Più che una mostra, “An Experiment is Not About Creating Novelty”, la seconda personale di Arseny Zhilyaev alla galleria C+N Canepaneri di Milano, si presenta come uno spazio contraddittorio, un universo collassato retto da palinsesti fragili e difficili da decifrare. Un sistema di senso in cui convivono, in reciproca implicazione, autorialità e anonimato, modernismo e fantascienza, metafisica e attivismo politico.

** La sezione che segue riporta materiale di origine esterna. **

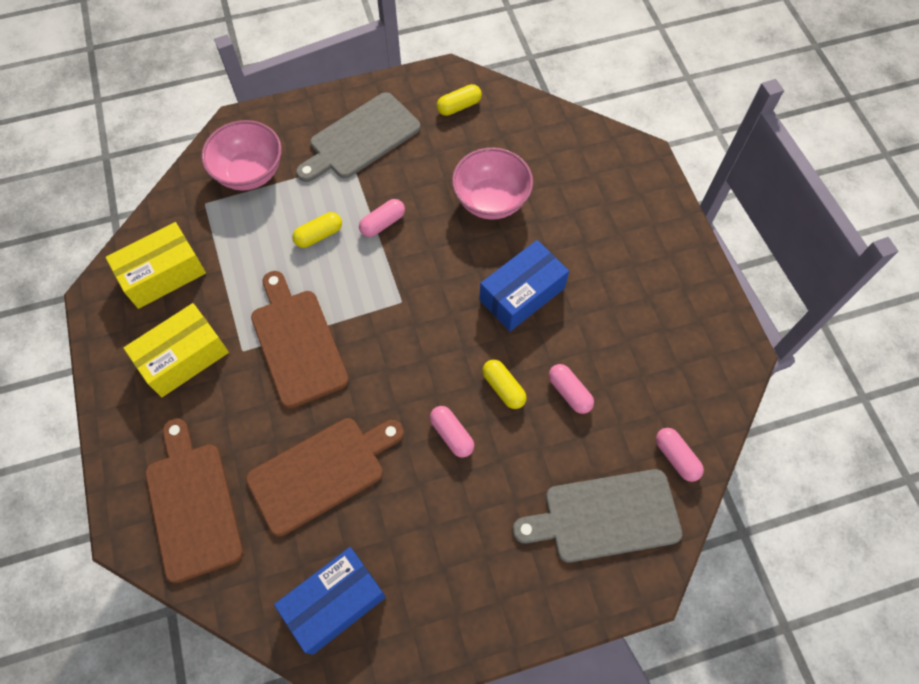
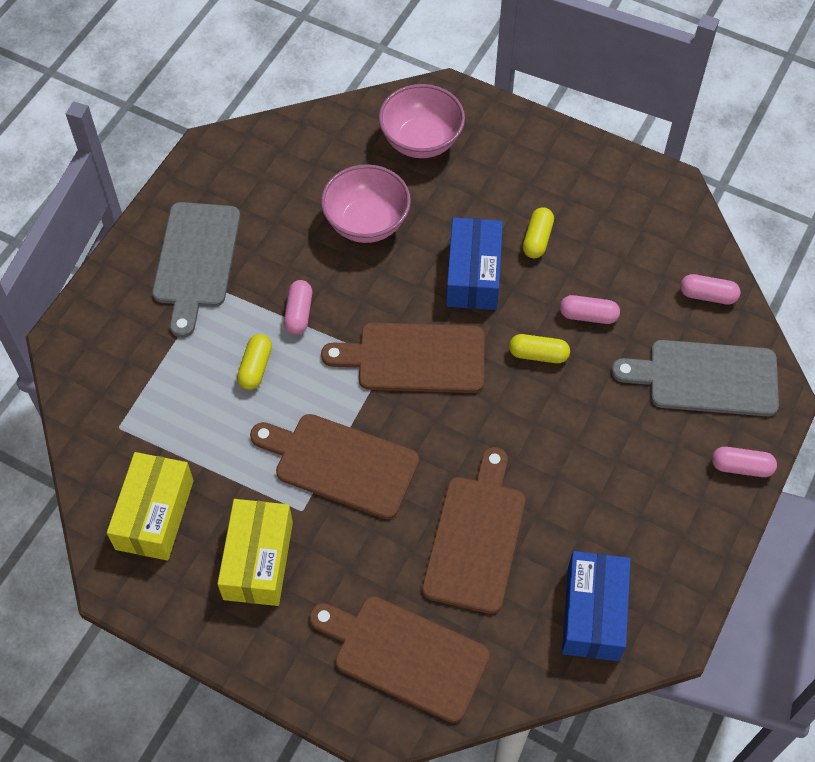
camera: 45 degrees left, 5 degrees down
pink bowl [201,120,282,191] -> pink bowl moved to [379,84,465,158]
pink capsule [430,406,474,458] -> pink capsule moved to [712,447,777,477]
yellow capsule [437,84,482,116] -> yellow capsule moved to [523,207,554,258]
grey cutting board [513,469,682,563] -> grey cutting board turned 60 degrees clockwise [611,340,779,416]
none -> brown cutting board [321,323,485,393]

Le grandi tele bianche esposte sono movimentate da singolari arabeschi ricamati a monocromo: avvicinandosi si distinguono frasi sconnesse e sottili linee di forza, che fanno vibrare le superfici materiche di un’intensità mentale inedita. Sono opere che richiamano la grande tradizione delle avanguardie russe che Zhilyaev, come emerge dai suoi scritti teorici, ha studiato a fondo: i quadrati bianchi di Malevič, gli esperimenti linguistici Zaum.
Ma le coordinate sono radicalmente cambiate: questa è infatti un capitolo di una serie di mostre che l’artista immagina aver luogo in un futuro non lontano. I versi sulle tele sono generati da algoritmi e la paternità delle opere in mostra è attribuita a Robert Pasternak, artista generativo progettato, nella finzione di Zhilyaev, da un programmatore russo emigrato in America.
Cosa succede se il lessico dell’avanguardia, per definizione “sconfitta del conformismo che ogni tempo produce”, si riscopre invece come prodotto formalizzato da un algoritmo?
Ecco che le grandi tele di Zhilyaev, osservate da una prospettiva cosmista e post-umana, si rivelano improvvisamente nel loro aspetto più perturbante: fantasmi di un modernismo straniato, ci parlano della morte del genio e del concetto stesso di creatività. Al contempo, in un clima di utopica liberazione, emerge dalle opere dell’artista russo un sospetto: che l’arte – spogliata delle sue retoriche e dei suoi tabù “troppo umani” –, in questo enorme archivio robotico che ibrida compulsivamente e all’infinito storia e post-storia, reale e potenziale, possa arrivare a scoprire qualcosa di nuovo su se stessa?